Unconventional gas accumulations are exploited in areas close to markets. These plays include tight gas sands, gas-bearing shales, and coal bed methane. All of these accumulations may occur off structure and may require hydraulic fracturing of the reservoir. These plays have generated tremendous interest in the petroleum industry. The Barnett Shale (TX), is probably the best known gas-bearing shale. Tight gas sands are nearly ubiquitous and this article will give you an idea of their widespread nature. Although a variety of basins produce coal bed methane the activity seems to have been particularly intense in the mountain west (in the USA). These accumulations are possible because of the low permeability of the reservoir. As the gas is generated it either is adsorbed on organic matter in the source rock, migrates into pores in the source rock or migrates into a “reservoir” rock. If the rock is insufficiently permeable to allow much migration of hydrocarbons, the gas will only displace the water in the pore spaces. The pore spaces will fill with gas which can migrate only slowly through the rock. In coal bed methane systems the methane is adsorbed on the organic matter in the coal. In all cases you drill into the rock, fracture it if necessary, establish a pressure gradient (by producing any formation fluid such as water) and produce the gas.

Lecture 23

Every President since Nixon has sought the holy grail of U.S. energy independence.  Some have stated this goal more explicitly than others.  Implicit in this goal is the suggestion that the declining US production trend can be reversed. The Hubbert analysis suggests that it can’t, at least for conventional petroleum resources. In this lecture we took a qualitative look at whether there are potential large conventional petroleum provinces that remain untapped.
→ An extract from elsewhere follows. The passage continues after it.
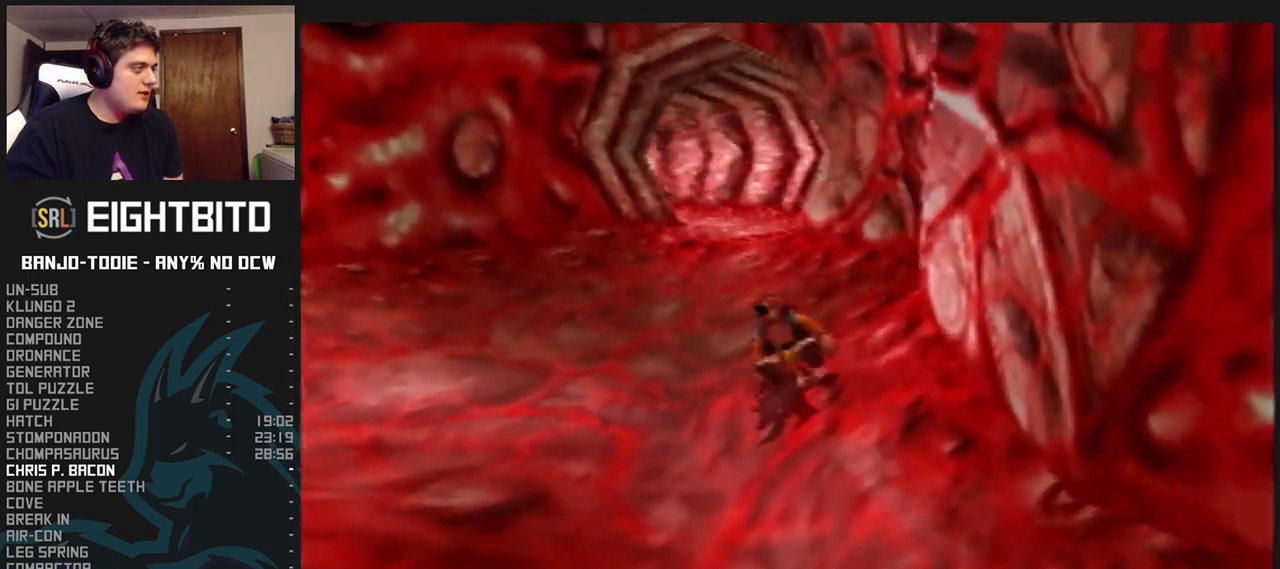
{"buttons": ["L1", "Z"], "left_stick": "up", "events": []}
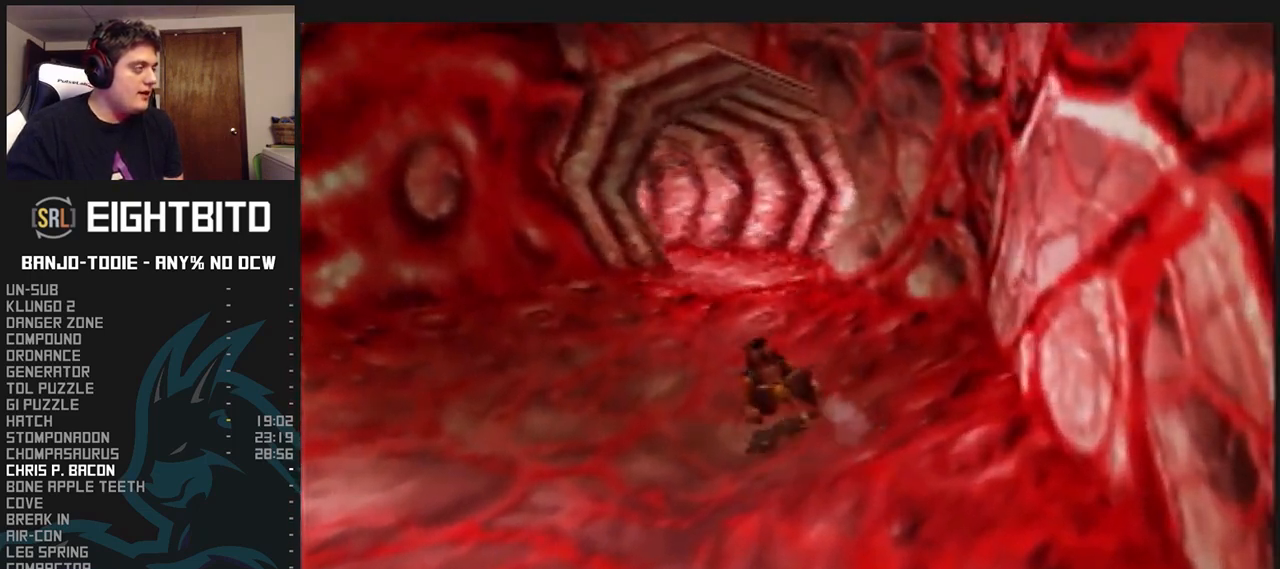
{"buttons": ["L1", "Z"], "left_stick": "up", "events": []}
There are a few onshore provinces that we did not examine (MidContinent Rift, ANWR). But outside of these it is unlikely that there will be large discoveries onshore in the US. (By large I mean 500 million barrels or more). Even a 500 million barrel field is insufficient to reverse the decline in US production. Most US oil producing states have production profiles that look something like Oklahoma’s, they seem to be in an irreversible decline.  That’s not to say that production doesn’t exhibit short term increases in response to sharp price spikes.  These increases are small and transient however.

Moreover, there is little interest in petroleum exploration in places like Oklahoma. You can see this by notices of intent to drill in the state or in a more qualitative ways. In the 1950’s every major oil company had a large exploration office in the state of Oklahoma; now relatively few do. There are a large number of oil companies in Oklahoma but they are smaller, have lower reserves, and more restricted operations. Oklahoma has gone from being a vigorous center of the oil industry to being something less than that.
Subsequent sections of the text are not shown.